None of these arguments warrant relief under Rule 59(e). The dispositive inquiry in this case is whether Ogden has challenged his embezzlement conviction in a prior Section 2254 petition. The First Petition and Second Petition list the same conviction and state case number. Compare (Doc. 1) with (Doc. 1) in 97-cv-1021 MV-LFG. “The dismissal of [Ogden's] ... first habeas petition as time-barred was a decision on the merits, and any later habeas petition challenging the same conviction is second or successive.” In re Rains, 659 F.3d 1274, 1275 (10th Cir. 2011). Accordingly, the Dismissal Ruling correctly concluded this Court lacks jurisdiction over the Second Petition.
The Court further notes that many arguments are founded on the mistaken belief that because Ogden is relitigating the embezzlement conviction in state court, he can now file additional federal petitions. The state court has not amended the embezzlement judgment. There is no authority permitting a new federal filing after each adverse state ruling. As discussed in the Dismissal Ruling, Ogden also may not assert his claims under Section 2241 to circumvent the limit on successive habeas petitions. See United States v. Torres, 282 F.3d 1241, 1246 (10th Cir. 2002) (defendant cannot avoid bar against successive Section 2255 petitions by simply styling petition under different name); Patel v. Morris, 37 Fed. App'x. 428, 430-31 (10th Cir. 2002) (allowing such characterization contravenes Congressional intent to restrict successive petitions).
Ogden argues the state court “recently ruled that only intent is required for conviction.” (Doc. 7) at 9. It is unclear to which ruling Ogden refers. The state docket reflects that Ogden began re-litigating in 2018. See (Docket Sheet) in D-307-CR-89-268. The docket further reflects each post-conviction motion has been denied; Ogden has not obtained state relief from the embezzlement conviction. Id.
Finally, the instant Motion argues the state embezzlement conviction is defective based on instructional error and/or the elements of the crime. To the extent Ogden proffers this information as “new evidence” justifying reconsideration, no relief is warranted. Ogden alleges he is actually innocent. Neither the Second Petition nor the instant Motion presents “new, reliable evidence” that would convince a reasonable juror to acquit him of the crime. Rose v. Newton-Embry, 194 Fed. App'x 500, 502 (10th Cir. 2006) (citing Schlup v. Delo, 513 U.S. 298, 324 (1995)). Hence, transferring the Second Petition to the Tenth Circuit before case closure was not appropriate.
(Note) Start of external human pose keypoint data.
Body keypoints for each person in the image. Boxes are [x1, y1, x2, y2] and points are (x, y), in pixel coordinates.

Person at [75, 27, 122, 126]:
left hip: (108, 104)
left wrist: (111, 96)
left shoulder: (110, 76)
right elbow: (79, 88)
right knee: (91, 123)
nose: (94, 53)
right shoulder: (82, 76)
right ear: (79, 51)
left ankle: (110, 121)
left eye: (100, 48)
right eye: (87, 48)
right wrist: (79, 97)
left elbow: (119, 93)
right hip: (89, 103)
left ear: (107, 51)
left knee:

The Court will deny the Motion, to extent it seeks relief under Rule 59(e). The Motion may also raise successive habeas claims. Ogden maintains his innocence, as noted above. He also alleges his current sentence is illegal, based on an enhancement from the 1989 embezzlement conviction, and that the State did not prove each element of embezzlement. (Doc. 7) at 4, 6. To the extent the Motion challenges the embezzlement conviction, such claims are dismissed without prejudice as successive. The Court will also deny a certificate of appealability under Habeas Corpus Rule 11, as this ruling is not reasonably debatable. See Slack v. McDaniel, 529 U.S. 473, 484 (2000) (certificate of appealability can only issue in a habeas proceeding where petitioner “demonstrates that reasonable jurists would find the district court's assessment ... debatable or wrong”).
IT IS ORDERED:
1. Ogden's Motion for Rehearing (Doc. 7) is denied.
2. Any successive habeas claims in that motion are dismissed without prejudice.
3. A certificate of appealability is denied.